Nick’s review published on Letterboxd:
This is a film of two halves, much akin to it's predecessor, but unfortunately the divide feels more troubled here than the aforementioned example.
The two halves at show are that of a teenage comedy, and a superhero action flick. Homecoming had this too, and was probably.it's best feature. It really captured what it was like to be a nervous high schooler dealing with being a superhero in secret. Far From Home doesn't do as great a job of striking a balance between the two, and each half holds the other back as opposed to elevating it unfortuantely.
What might be surprising is that the stronger half is undoubtedly the teenage comedy. The ensemble cast is all fantastic, the characters use their limited screentime to great effect, Mr. Harrison probably being the best out of the bunch. Additionally the romance subplots between Ned and Betty, Peter and MJ, along with Brad and at times Flash being comedic foils, those bits of the film are well executed and surprisingly endearing.
Additionally having more grounded characters deliver a perspective on the insane universal scale of the recent Avengers films allows for a lot of clever moments and some light house keeping of loose ends. The Spider-man films have been the most connected films to date which makes them really fun for invested fans. FFH being no exception as the myriad of connections to other characters and plot points arguably outdoes aspects of past Avengers films.
Unfortunately this is also where a fair amount of things fall apart. The superhero stuff in the film feels a lot weaker than the teen drama character work, so much so at times it feels like an afterthought.

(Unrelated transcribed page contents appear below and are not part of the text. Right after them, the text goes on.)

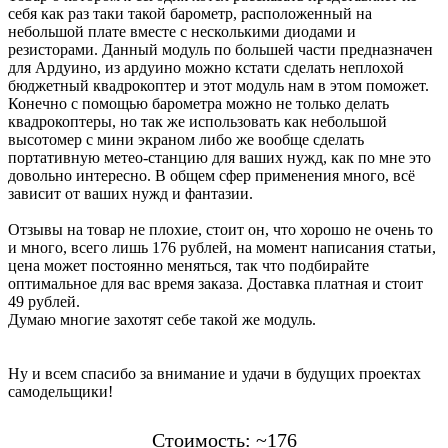
себя как раз таки такой барометр, расположенный на
небольшой плате вместе с несколькими диодами и
резисторами. Данный модуль по большей части предназначен
для Ардуино, из ардуино можно кстати сделать неплохой
бюджетный квадрокоптер и этот модуль нам в этом поможет.
Конечно с помощью барометра можно не только делать
квадрокоптеры, но так же использовать как небольшой
высотомер с мини экраном либо же вообще сделать
портативную метео-станцию для ваших нужд, как по мне это
довольно интересно. В общем сфер применения много, всё
зависит от ваших нужд и фантазии.
Отзывы на товар не плохие, стоит он, что хорошо не очень то
и много, всего лишь 176 рублей, на момент написания статьи,
цена может постоянно меняться, так что подбирайте
оптимальное для вас время заказа. Доставка платная и стоит
49 рублей.
Думаю многие захотят себе такой же модуль.
Ну и всем спасибо за внимание и удачи в будущих проектах
самодельщики!
Стоимость: ~176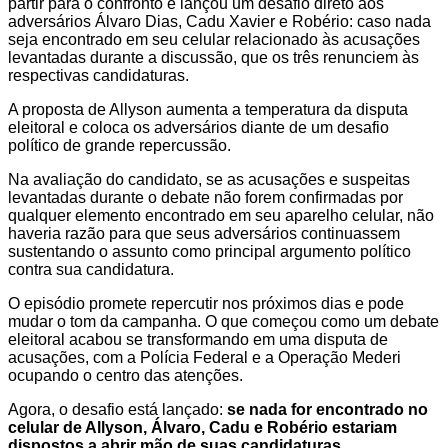
partir para o confronto e lançou um desafio direto aos
adversários Álvaro Dias, Cadu Xavier e Robério: caso nada
seja encontrado em seu celular relacionado às acusações
levantadas durante a discussão, que os três renunciem às
respectivas candidaturas.
A proposta de Allyson aumenta a temperatura da disputa
eleitoral e coloca os adversários diante de um desafio
político de grande repercussão.
Na avaliação do candidato, se as acusações e suspeitas
levantadas durante o debate não forem confirmadas por
qualquer elemento encontrado em seu aparelho celular, não
haveria razão para que seus adversários continuassem
sustentando o assunto como principal argumento político
contra sua candidatura.
O episódio promete repercutir nos próximos dias e pode
mudar o tom da campanha. O que começou como um debate
eleitoral acabou se transformando em uma disputa de
acusações, com a Polícia Federal e a Operação Mederi
ocupando o centro das atenções.
Agora, o desafio está lançado:
se nada for encontrado no
celular de Allyson, Álvaro, Cadu e Robério estariam
dispostos a abrir mão de suas candidaturas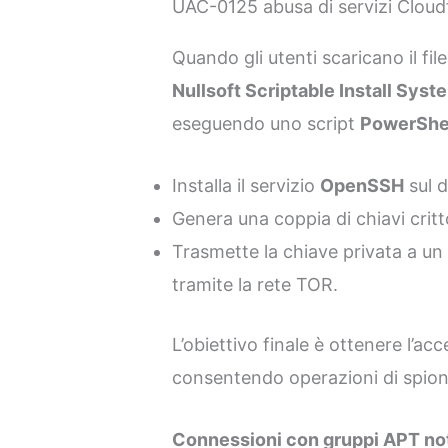
UAC-0125 abusa di servizi Cloudf
Quando gli utenti scaricano il fil
Nullsoft Scriptable Install Syst
eseguendo uno script
PowerShe
Installa il servizio
OpenSSH
sul 
Genera una coppia di chiavi crit
Trasmette la chiave privata a un 
tramite la rete TOR.
L’obiettivo finale è ottenere l’a
consentendo operazioni di spion
Connessioni con gruppi APT no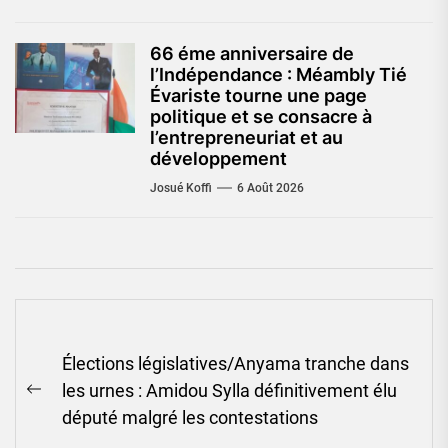
66 éme anniversaire de
l’Indépendance : Méambly Tié
Évariste tourne une page
politique et se consacre à
l’entrepreneuriat et au
développement
Josué Koffi
6 Août 2026
Navigation
Élections législatives/Anyama tranche dans
de
les urnes : Amidou Sylla définitivement élu
l’article
Previous
député malgré les contestations
post: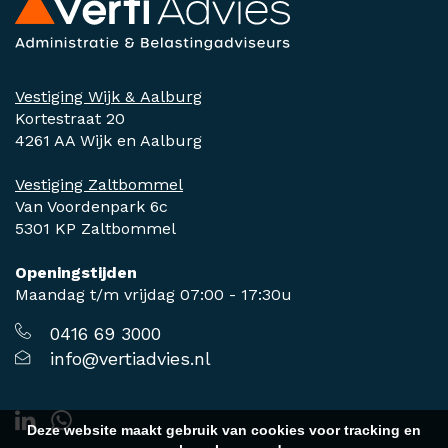
Vestiging Wijk & Aalburg
Kortestraat 20
4261 AA Wijk en Aalburg
Vestiging Zaltbommel
Van Voordenpark 6c
5301 KP Zaltbommel
Openingstijden
Maandag t/m vrijdag 07:00 - 17:30u
0416 69 3000
info@vertiadvies.nl
Deze website maakt gebruik van cookies voor tracking en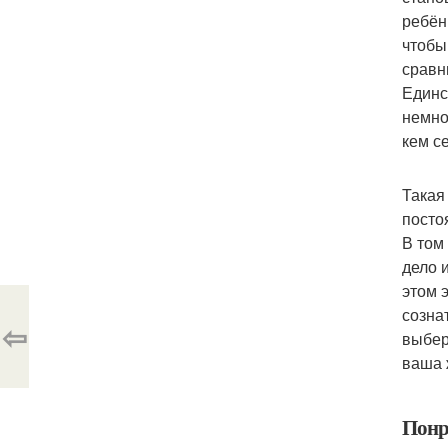
ребён
чтобы
сравн
Единс
немно
кем с
Такая
посто
В том
дело 
этом 
созна
⇦
выбер
ваша 
Понр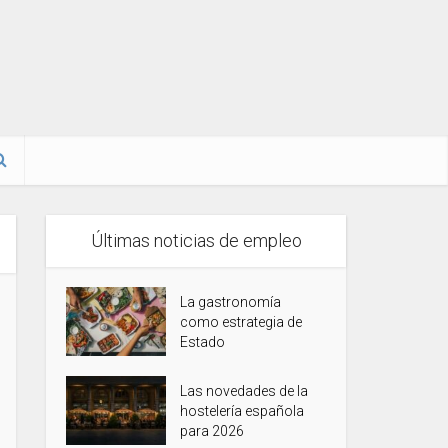
Últimas noticias de empleo
La gastronomía
como estrategia de
Estado
Las novedades de la
hostelería española
para 2026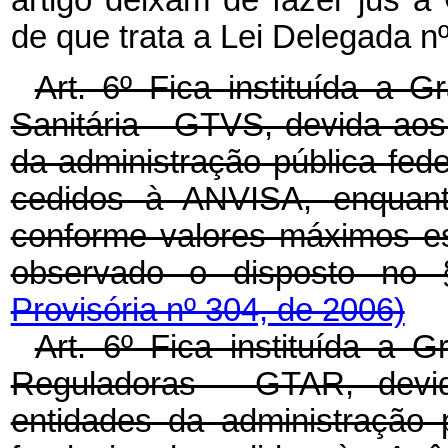
artigo deixam de fazer jus à 
de que trata a Lei Delegada n
Art. 6º Fica instituída a G
Sanitária - GTVS, devida aos
da administração pública feder
cedidos à ANVISA, enquant
conforme valores máximos es
observado o disposto no 
Provisória nº 304, de 2006)
Art. 6º Fica instituída a 
Reguladoras - GTAR, devi
entidades da administração p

The best example here comes at the turning point midway through the film. Right after Peter turns over Edith to Mysterio and Beck then goes ahead and monologues him and his groups whole backstory, complete with flashbacks and person by person explanations of every bit of information hidden from the audience was just unbearable. Lazy, unfulfilling, and downright insulting, I honestly felt bad that an actor of Gyllenhaal's caliber had to take on such an abysmal bit of script work. This is then followed by Peter and MJ almost immediately figuring this out themselves in what seem like leaps in logic that come a little too fast really weighed down a lot of the strengths the film had around it. Sure it speeds up the plot to get it to the exciting parts sooner but at what cost?

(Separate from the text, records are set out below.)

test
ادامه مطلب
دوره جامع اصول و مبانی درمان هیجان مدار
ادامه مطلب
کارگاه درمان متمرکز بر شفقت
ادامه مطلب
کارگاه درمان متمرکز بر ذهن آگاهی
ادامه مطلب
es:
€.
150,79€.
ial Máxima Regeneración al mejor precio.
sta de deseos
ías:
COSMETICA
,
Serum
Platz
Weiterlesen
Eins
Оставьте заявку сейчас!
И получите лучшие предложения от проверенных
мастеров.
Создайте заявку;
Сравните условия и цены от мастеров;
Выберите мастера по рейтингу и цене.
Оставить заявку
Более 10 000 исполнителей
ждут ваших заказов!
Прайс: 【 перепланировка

An aspect that underwhelmed on both sides was the use of location. Far From Home was marketed pretty largely on it's use of European locations and putting Spider-Man, a hero as NYC as can be, in these new environments. But really aside from the general set ups for some of the school trip jokes, and a few recognizable landmarks, overall the vibe of the foreign atmosphere never came across all too strongly.
Those bits of messiness aside the script is still pretty sharp, a lot of throwaway lines or what would be assumed to be one off jokes work their way back in to be more significant which is a real positive.
Talking more on the villain, Mysterio is pretty legitimately fantastic. From the beginning (like when a Thor movie was announced that long ago) I was also concerned with how Marvel would tackle some of the fantastical elements of their universe in a believable way and mysterio might be their best take on it yet. The illusion tech was both visually captivating and technologically believable given what this universe has set up.
The illusion scenes were really creative and visually effective, should have loved to see more of that. The Zombie Iron Man transitioning to the spider jumping at the screen whose eyes then become a flank of mysterio helmets is one of my favorite shots of the year no doubt. The fight choreography is consistently visually stunning, some of the most graceful Spider-Man swinging and web slinging I've seen yet, it didn't play with the high level techiness of the suit as the previous film did which was a little dissapointing but also gave a more grounded feel to the fights and elevated Peter's own intelligence as a combatant which was good.
I think Far From Home just had too much on it's plate to really be able to provide a balanced meal. The good stuff is great, the bad stuff is really only undercooked, and overall I'm not gonna turn down that much food. This is a weird metaphor I enjoyed the film but think it could have used another pass or two to be something really special.